Tidyverse从其他数据框中收集行数据 [英] Tidyverse gather with rowdata from other data frame
问题描述
我一直在寻找相当长的时间来找到解决该问题的优雅方法,但无济于事。因此,我决定尝试一下。
I have been searching for quite some time to an elegant solution to this problem, to no avail. So I decided to give it a go here.
我正在使用 tidyverse
和 gather
函数将包含来自不同样本的强度值的矩阵转换为长格式,以准备使用ggplot进行绘图。
I am using tidyverse
, and the gather
function to convert a matrix containing intensity values from different samples into long format in preparation for plotting with ggplot.
有两种类型注解。与基因相对应的数据的基于行的注释,与样本信息相对应的基于列的注释。基于列的信息存储在单独的数据框中。
There are two types of annotation. 'Row-based' annotation of the data, corresponding to genes, and 'column-based' annotation corresponding to sample information. The column based information is stored in a separate dataframe.
使用 gather
可以轻松准备值和行
Using gather
it is easy to prepare the values and row-based annotations to long format.
> df <- data.frame(annot=c("A", "B", "C", "D"), sample1=c(1,1,4,2), sample2=c(3,5,4,5))
> df
annot sample1 sample2
1 A 1 3
2 B 1 5
3 C 4 4
4 D 2 5
> df %>% gather(sample, value, -annot)
annot sample value
1 A sample1 1
2 B sample1 1
3 C sample1 4
4 D sample1 2
5 A sample2 3
6 B sample2 5
7 C sample2 4
8 D sample2 5
样本信息比较棘手。它存储在一个单独的数据框中:
The sample-information is more tricky. It is stored in a separate data frame:
> sample_info <- data.frame(sample=c("sample1", "sample2"), condition=c("infected", "uninfected"))
> sample_info
sample condition
1 sample1 infected
2 sample2 uninfected
所需的最终结果将如下所示:
The desired end result would look like the following:
annot sample value condition
1 A sample1 1 infected
2 B sample1 1 infected
3 C sample1 4 infected
4 D sample1 2 infected
5 A sample2 3 uninfected
6 B sample2 5 uninfected
7 C sample2 4 uninfected
8 D sample2 5 uninfected
我能够通过对生成长数据帧后,我逐行将样本名称映射到条件的数据帧。我正在寻找一种更整洁的解决方案,最好使用tidyverse软件包。有谁知道实现此目标的优雅方法?

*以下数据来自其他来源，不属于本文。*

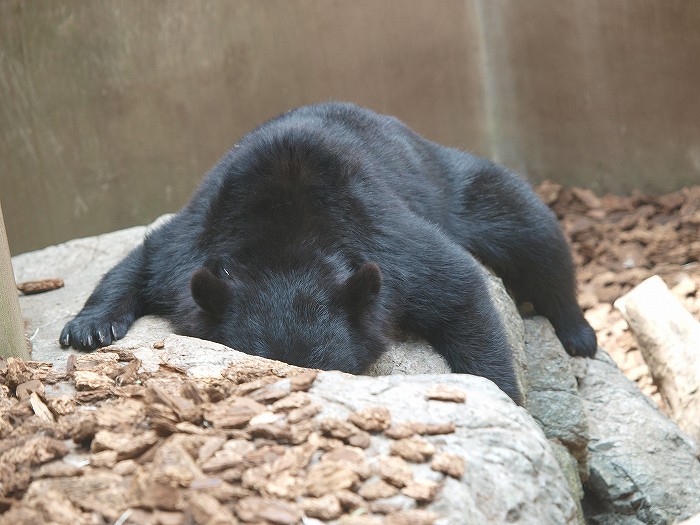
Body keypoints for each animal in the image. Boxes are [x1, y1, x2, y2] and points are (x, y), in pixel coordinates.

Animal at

I am able to achieve this by post-processing of the data frame where I map sample-name to condition row by row after generating the long data frame. I am looking for a neater solution, ideally using the tidyverse package. Do anyone know an elegant way to achieve this?
推荐答案
* _ join
dplyr 中的函数(加载了 tidyverse
)非常适合解决涉及多个数据框的许多问题。
The *_join
functions from dplyr
(loaded with tidyverse
) are great for solving lots of problems involving more than one dataframe.
> df %>%
gather(sample, value, -annot) %>%
left_join(sample_info, by = 'sample')
annot sample value condition
1 A sample1 1 infected
2 B sample1 1 infected
3 C sample1 4 infected
4 D sample1 2 infected
5 A sample2 3 uninfected
6 B sample2 5 uninfected
7 C sample2 4 uninfected
8 D sample2 5 uninfected
这篇关于Tidyverse从其他数据框中收集行数据的文章就介绍到这了,希望我们推荐的答案对大家有所帮助,也希望大家多多支持IT屋!